◆ Material for this task:
-.-.-
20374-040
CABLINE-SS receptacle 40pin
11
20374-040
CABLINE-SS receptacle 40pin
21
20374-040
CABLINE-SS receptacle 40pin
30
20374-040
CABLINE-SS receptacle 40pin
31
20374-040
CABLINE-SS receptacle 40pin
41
-.-.-
◆ What you are asked to do: Set out every line of the material above as a numbered list, skipping any blank lines.

◆ Result:
1. 20374-040
2. CABLINE-SS receptacle 40pin
3. 11
4. 20374-040
5. CABLINE-SS receptacle 40pin
6. 21
7. 20374-040
8. CABLINE-SS receptacle 40pin
9. 30
10. 20374-040
11. CABLINE-SS receptacle 40pin
12. 31
13. 20374-040
14. CABLINE-SS receptacle 40pin
15. 41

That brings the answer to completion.